* Data records

__________

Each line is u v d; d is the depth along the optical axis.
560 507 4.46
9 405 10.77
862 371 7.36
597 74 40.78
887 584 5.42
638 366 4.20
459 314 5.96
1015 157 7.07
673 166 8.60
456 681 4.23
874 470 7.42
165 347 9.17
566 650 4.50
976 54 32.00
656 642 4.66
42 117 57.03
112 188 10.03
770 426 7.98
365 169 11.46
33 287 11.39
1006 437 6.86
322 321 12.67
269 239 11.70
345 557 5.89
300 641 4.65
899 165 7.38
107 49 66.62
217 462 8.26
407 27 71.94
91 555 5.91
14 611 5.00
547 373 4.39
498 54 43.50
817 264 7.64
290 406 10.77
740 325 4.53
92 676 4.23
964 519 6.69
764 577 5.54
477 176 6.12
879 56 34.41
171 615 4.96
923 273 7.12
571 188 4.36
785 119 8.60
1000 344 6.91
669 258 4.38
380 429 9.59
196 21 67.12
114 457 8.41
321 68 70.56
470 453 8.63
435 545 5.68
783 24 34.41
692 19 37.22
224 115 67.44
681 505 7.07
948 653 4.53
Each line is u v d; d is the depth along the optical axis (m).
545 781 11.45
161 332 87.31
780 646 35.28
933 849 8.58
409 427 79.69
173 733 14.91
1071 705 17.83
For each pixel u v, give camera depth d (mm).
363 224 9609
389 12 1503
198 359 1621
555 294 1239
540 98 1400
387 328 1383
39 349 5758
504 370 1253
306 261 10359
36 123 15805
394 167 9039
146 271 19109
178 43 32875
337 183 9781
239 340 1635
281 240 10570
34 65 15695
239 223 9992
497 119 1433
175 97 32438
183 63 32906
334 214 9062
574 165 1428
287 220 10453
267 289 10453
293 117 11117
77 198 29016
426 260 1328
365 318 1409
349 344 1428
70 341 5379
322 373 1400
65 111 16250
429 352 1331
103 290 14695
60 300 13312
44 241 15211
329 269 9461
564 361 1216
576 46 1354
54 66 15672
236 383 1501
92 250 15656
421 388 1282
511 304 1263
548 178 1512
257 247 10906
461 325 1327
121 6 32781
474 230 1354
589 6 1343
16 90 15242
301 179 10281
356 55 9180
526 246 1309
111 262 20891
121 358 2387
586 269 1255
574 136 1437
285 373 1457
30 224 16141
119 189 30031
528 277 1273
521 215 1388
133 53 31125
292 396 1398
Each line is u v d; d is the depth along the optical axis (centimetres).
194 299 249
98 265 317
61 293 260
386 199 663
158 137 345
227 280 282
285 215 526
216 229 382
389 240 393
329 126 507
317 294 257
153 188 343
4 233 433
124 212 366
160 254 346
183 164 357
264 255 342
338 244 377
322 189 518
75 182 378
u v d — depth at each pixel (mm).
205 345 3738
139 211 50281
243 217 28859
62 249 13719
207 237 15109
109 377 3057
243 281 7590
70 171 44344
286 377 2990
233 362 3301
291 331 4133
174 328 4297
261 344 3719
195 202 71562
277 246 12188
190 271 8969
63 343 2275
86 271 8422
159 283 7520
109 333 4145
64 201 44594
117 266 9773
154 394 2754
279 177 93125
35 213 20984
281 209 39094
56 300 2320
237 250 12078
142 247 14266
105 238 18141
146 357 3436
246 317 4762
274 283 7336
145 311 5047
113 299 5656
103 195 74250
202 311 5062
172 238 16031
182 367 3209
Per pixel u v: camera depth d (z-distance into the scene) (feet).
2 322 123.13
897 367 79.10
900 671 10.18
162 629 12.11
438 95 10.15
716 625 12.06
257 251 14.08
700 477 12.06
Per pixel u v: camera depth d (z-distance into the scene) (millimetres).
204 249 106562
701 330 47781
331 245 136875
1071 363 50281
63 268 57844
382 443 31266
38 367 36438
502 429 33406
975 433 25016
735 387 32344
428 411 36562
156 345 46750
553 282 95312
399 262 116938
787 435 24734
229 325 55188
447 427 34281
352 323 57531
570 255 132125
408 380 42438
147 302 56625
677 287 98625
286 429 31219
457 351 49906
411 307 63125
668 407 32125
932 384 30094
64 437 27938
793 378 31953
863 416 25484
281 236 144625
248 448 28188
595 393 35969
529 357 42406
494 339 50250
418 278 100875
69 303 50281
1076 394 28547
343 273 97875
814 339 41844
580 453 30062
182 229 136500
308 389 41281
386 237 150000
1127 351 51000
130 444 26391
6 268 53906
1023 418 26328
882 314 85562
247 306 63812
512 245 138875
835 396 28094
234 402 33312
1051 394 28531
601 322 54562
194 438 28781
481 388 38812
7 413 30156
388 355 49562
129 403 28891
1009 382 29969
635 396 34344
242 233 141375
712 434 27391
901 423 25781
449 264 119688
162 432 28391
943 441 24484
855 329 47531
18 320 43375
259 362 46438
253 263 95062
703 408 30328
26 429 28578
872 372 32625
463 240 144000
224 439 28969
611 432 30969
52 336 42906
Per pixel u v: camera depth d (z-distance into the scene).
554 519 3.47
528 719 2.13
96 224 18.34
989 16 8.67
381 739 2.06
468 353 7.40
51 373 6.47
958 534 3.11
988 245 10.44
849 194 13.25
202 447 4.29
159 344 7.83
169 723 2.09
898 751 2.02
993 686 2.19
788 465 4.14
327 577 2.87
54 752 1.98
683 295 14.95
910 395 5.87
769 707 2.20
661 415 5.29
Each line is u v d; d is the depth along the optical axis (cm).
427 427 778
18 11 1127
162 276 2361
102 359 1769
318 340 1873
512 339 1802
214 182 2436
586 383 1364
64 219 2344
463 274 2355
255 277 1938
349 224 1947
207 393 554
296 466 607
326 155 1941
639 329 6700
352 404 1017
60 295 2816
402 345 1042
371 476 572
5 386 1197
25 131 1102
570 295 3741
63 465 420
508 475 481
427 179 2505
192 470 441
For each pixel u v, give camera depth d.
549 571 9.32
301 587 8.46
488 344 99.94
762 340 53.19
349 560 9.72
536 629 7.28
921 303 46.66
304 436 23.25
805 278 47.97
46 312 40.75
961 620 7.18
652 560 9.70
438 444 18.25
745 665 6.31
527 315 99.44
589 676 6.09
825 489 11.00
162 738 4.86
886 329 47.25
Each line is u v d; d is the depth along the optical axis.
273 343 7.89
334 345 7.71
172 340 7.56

__________

* Work order
In the records above, locate the lines holding the word "axis". Copy each of them.

* Finished task
Each line is u v d; d is the depth along the optical axis.
Each line is u v d; d is the depth along the optical axis (m).
Each line is u v d; d is the depth along the optical axis (centimetres).
Each line is u v d; d is the depth along the optical axis (cm).
Each line is u v d; d is the depth along the optical axis.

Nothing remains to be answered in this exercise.